Le Parti libéral-démocrate, FDP, est quant à lui favorable à une division, mais a moins de poids dans la coalition tripartite du gouvernement. « Les signaux de prix basés sur le marché sont importants pour permettre des prix de l’électricité favorables pour les consommateurs et pour optimiser l’utilisation du réseau. Une zone de prix uniforme pour l’ensemble de l’Allemagne ne peut y parvenir que de manière limitée », a commenté Michael Kruse, porte-parole du FDP pour les questions d’énergie.
Les Verts et le FDP s’accordent cependant sur une solution rapide : adapter les tarifs du réseau pour refléter le degré d’interconnexion et la capacité de production d’électricité d’une région.
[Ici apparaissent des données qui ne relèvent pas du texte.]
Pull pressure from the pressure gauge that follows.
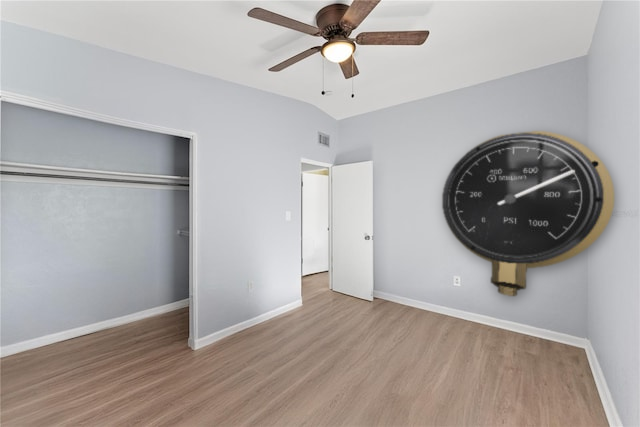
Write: 725 psi
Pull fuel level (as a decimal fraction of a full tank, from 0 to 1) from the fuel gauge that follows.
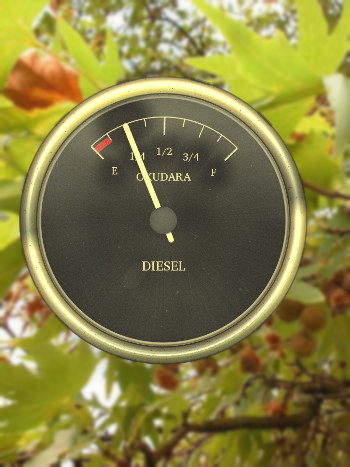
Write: 0.25
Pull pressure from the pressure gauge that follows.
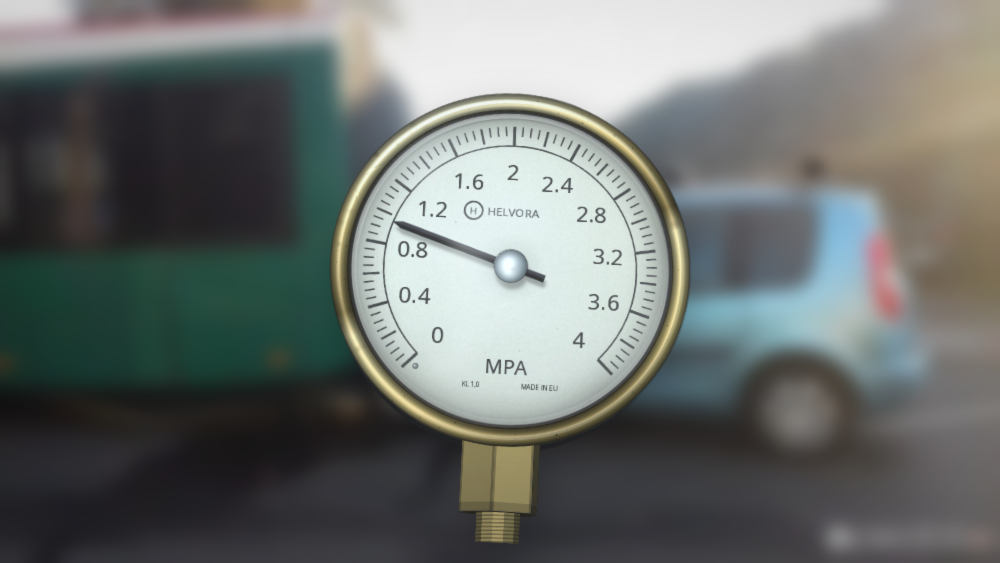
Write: 0.95 MPa
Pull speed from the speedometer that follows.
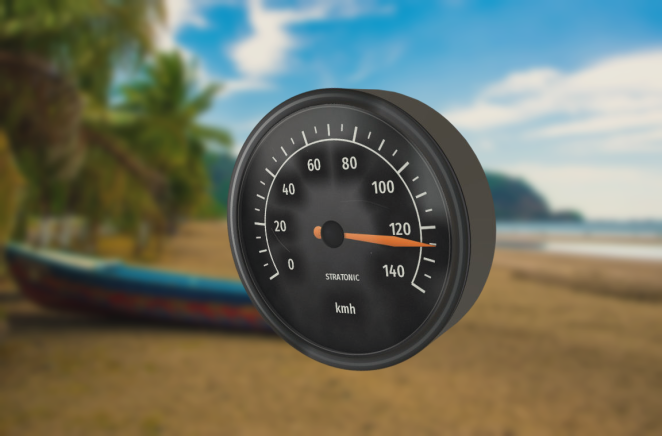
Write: 125 km/h
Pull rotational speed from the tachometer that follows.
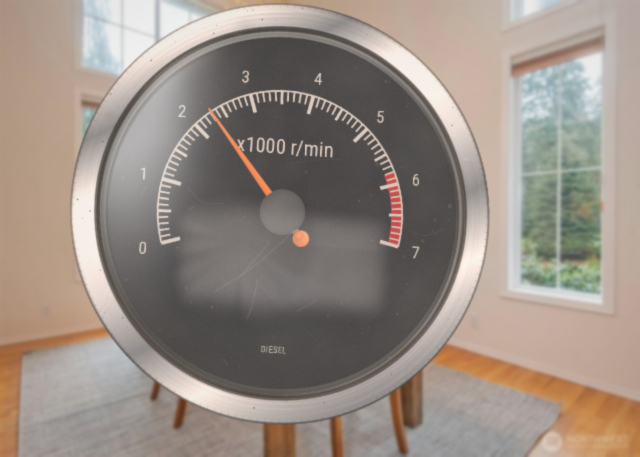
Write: 2300 rpm
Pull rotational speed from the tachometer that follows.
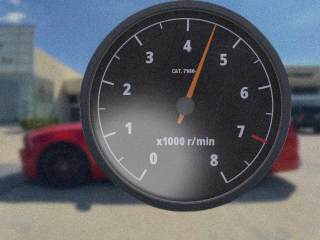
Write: 4500 rpm
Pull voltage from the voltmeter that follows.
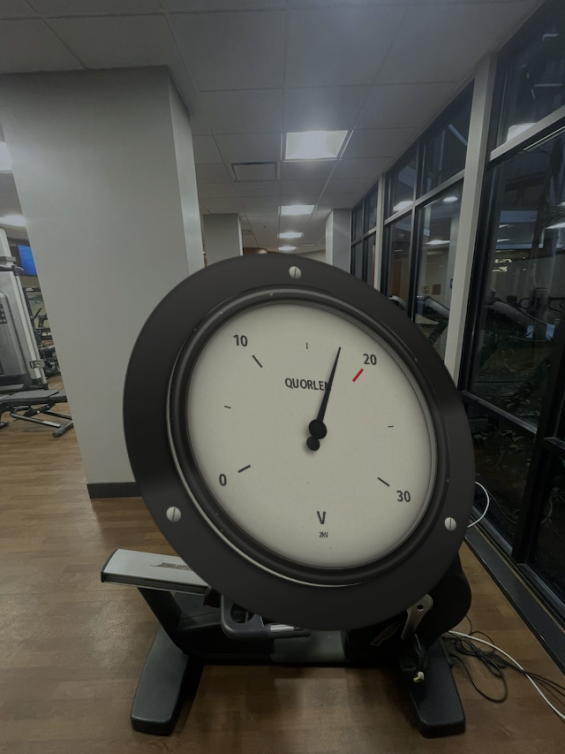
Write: 17.5 V
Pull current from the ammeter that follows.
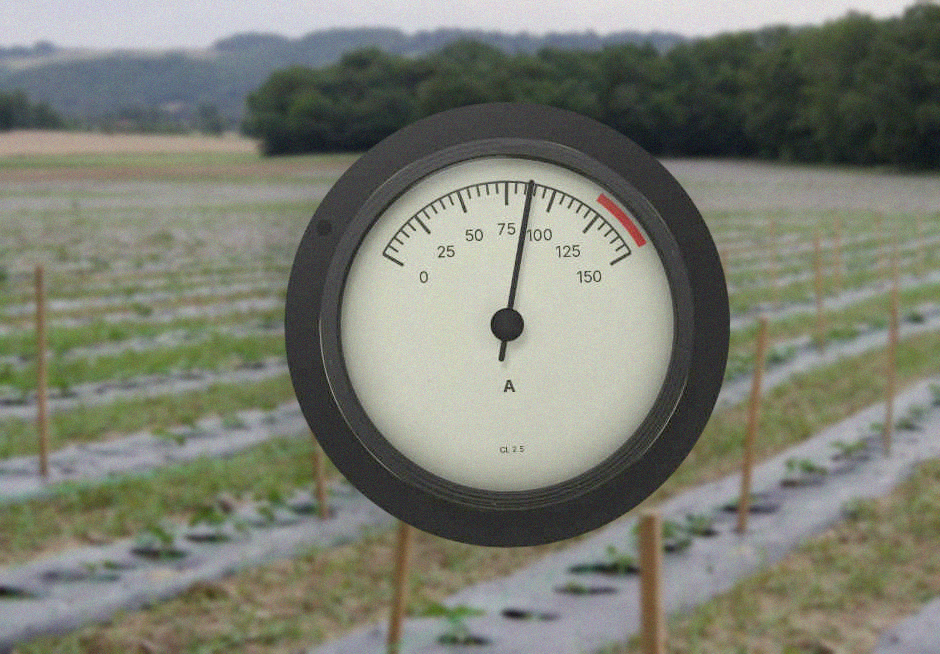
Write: 87.5 A
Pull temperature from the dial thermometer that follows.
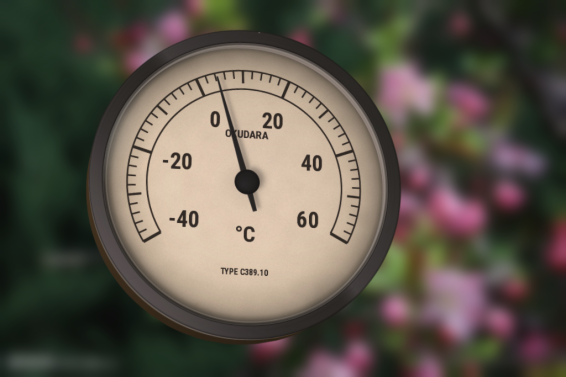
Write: 4 °C
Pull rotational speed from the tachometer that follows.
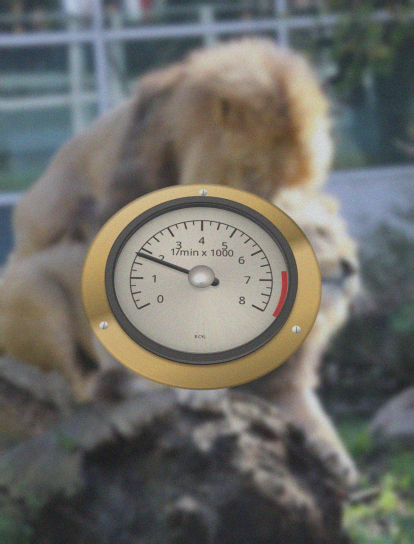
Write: 1750 rpm
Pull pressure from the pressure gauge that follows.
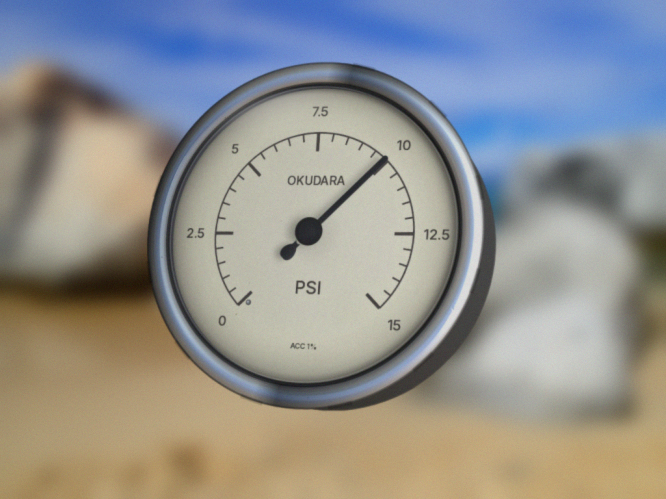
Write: 10 psi
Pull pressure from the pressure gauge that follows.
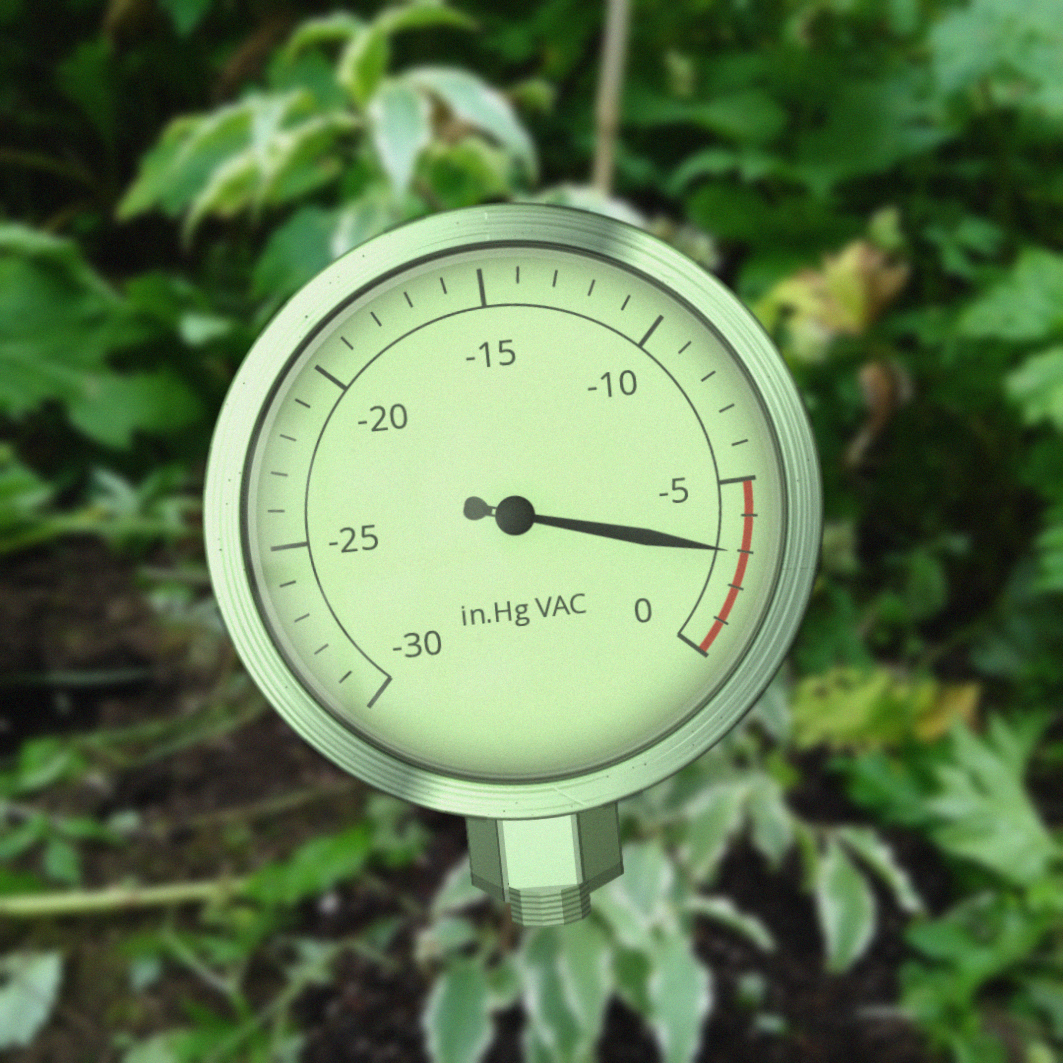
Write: -3 inHg
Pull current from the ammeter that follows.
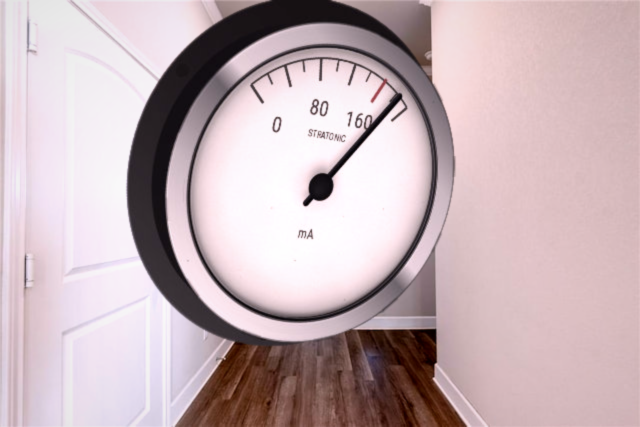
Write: 180 mA
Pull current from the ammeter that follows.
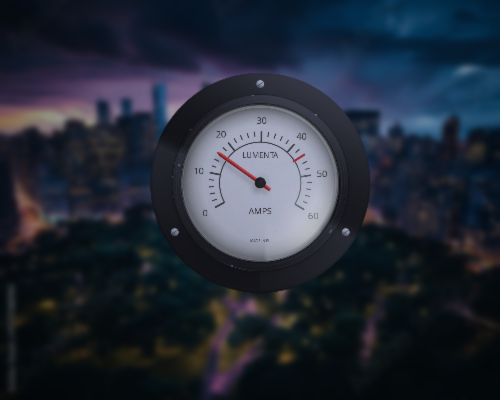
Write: 16 A
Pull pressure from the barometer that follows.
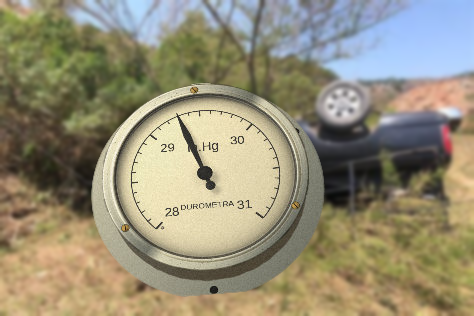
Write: 29.3 inHg
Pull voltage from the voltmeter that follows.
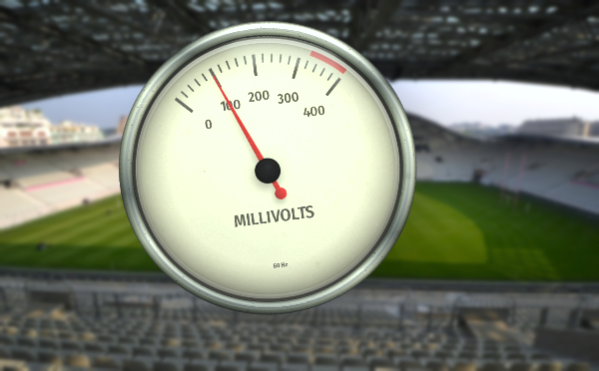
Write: 100 mV
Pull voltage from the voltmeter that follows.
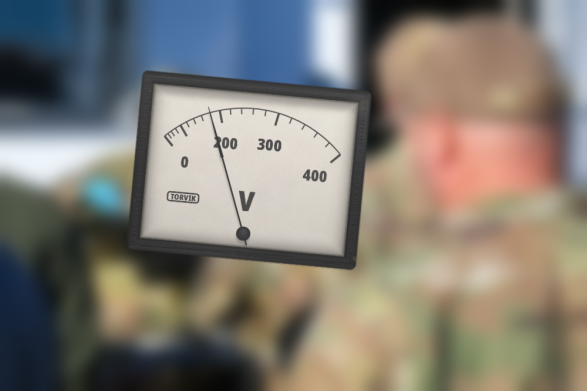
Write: 180 V
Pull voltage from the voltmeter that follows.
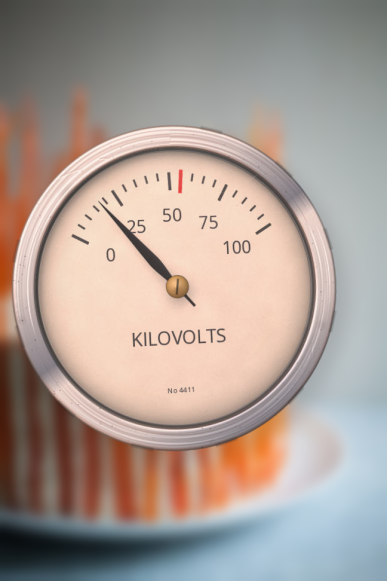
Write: 17.5 kV
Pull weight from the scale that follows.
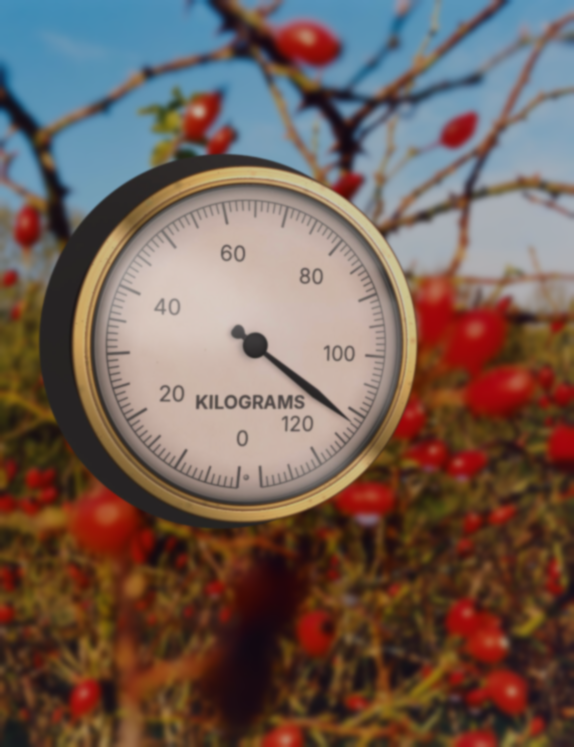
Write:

Un rapport du ministère de l’Économie et de l’Action climatique de M. Habeck indique que « le gouvernement fédéral présentera cette année des propositions sur la manière dont les coûts de la transition énergétique peuvent être répartis plus équitablement », ajoutant que les consommateurs paient souvent des frais de réseau plus élevés dans les régions où la part des énergies renouvelables est importante. Le FDP devrait soutenir cette initiative.
Vers une intervention de Bruxelles ?
Les Allemands étant divisés sur la réforme de la tarification de l’électricité, tous les regards se tournent désormais vers les quatre gestionnaires de réseau du pays, qui devraient publier un rapport clé sur la question l’année prochaine.
Au printemps 2024, ces gestionnaires, — TenneT, 50 Hertz, TransnetBW et Amprion, — devraient présenter un rapport examinant la recommandation de l’ ACER de diviser la zone de dépôt des offres allemande.
Les rapports des gestionnaires de réseau allemands et de leurs homologues d’Europe centrale seront examinés par les gouvernements des pays voisins de l’Allemagne, qui disposeront de six mois pour prendre une décision commune sur une éventuelle reconfiguration. Ces pays sont l’Autriche, la Belgique, la Croatie, la France, la Hongrie, les Pays-Bas, la Pologne, la Roumanie, la Slovaquie, la Slovénie et la Tchéquie. Le Luxembourg est quant à lui intégré à la zone allemande.
Si ces pays ne parviennent pas à se mettre d’accord, la Commission, en dernier recours et après consultation de l’ ACER, décidera alors de modifier ou de maintenir la configuration de la zone dans un délai de six mois.
Le règlement sur l’électricité de 20I9 donne en effet à l’exécutif européen le pouvoir de s’attaquer aux congestions structurelles à long terme afin de maximiser l’efficacité économique et le commerce de l’électricité entre les zones de dépôt des offres.
« Légalement, il devrait y avoir deux zones de tarification en Allemagne depuis longtemps, mais la Commission européenne n’est pas assez forte politiquement », explique Holger Schneidewindt, expert en droit de l’énergie auprès de l’autorité de protection des consommateurs de Rhénanie-du-Nord–Westphalie.
En termes de délais, toute intervention de Bruxelles relèverait de la responsabilité de la nouvelle Commission européenne qui sera formée après les élections européennes de 2024.
Mais Berlin montre d’ores et déjà sa réticence à voir la Commission européenne s’immiscer dans son consensus de longue date sur les zones de dépôt des offres pour l’électricité.
« L’Europe ne peut pas décider unilatéralement d’une division de la zone de tarification de l’électricité en Allemagne », déclare Ingrid Nestle, porte-parole des Verts en matière de politique énergétique.
À Bruxelles, les fonctionnaires affirment qu’ils ne peuvent pas préjuger des résultats de l’examen en cours des zones de dépôt des offres.
Ce ne serait toutefois pas la première fois que la Commission européenne réussirait à diviser une zone d’enchères. Après des années de pression, l’Autriche s’est séparée de la zone allemande et est devenue une zone unique de tarification de l’électricité en 20I8.
Mais imposer une scission à l’Allemagne ou à la France serait une tout autre paire de manches sur le plan politique.
« La Commission serait très courageuse de le faire », a commenté un expert du secteur de l’énergie à Bruxelles.